_Exercise:_ All of the listing should be output exactly, apart from the pictures.

_Data segment:_
-*-
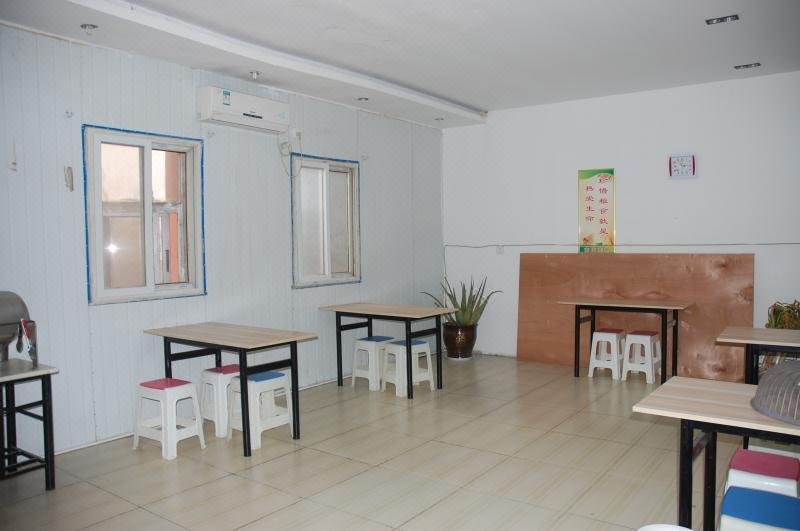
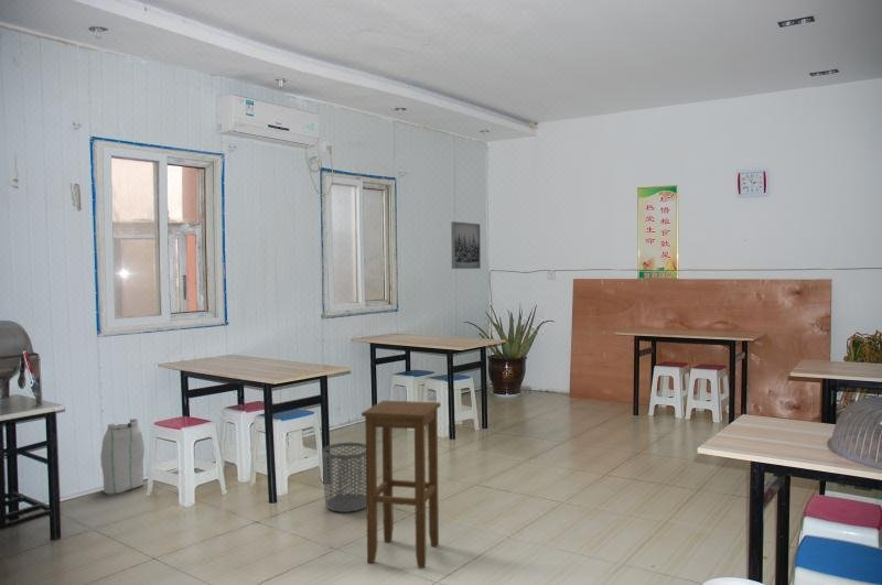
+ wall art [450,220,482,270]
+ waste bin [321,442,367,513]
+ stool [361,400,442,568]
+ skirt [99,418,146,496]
-*-
_Response to the exercise:_
+ wall art [450,220,482,270]
+ waste bin [321,442,367,513]
+ stool [361,400,442,568]
+ skirt [99,418,146,496]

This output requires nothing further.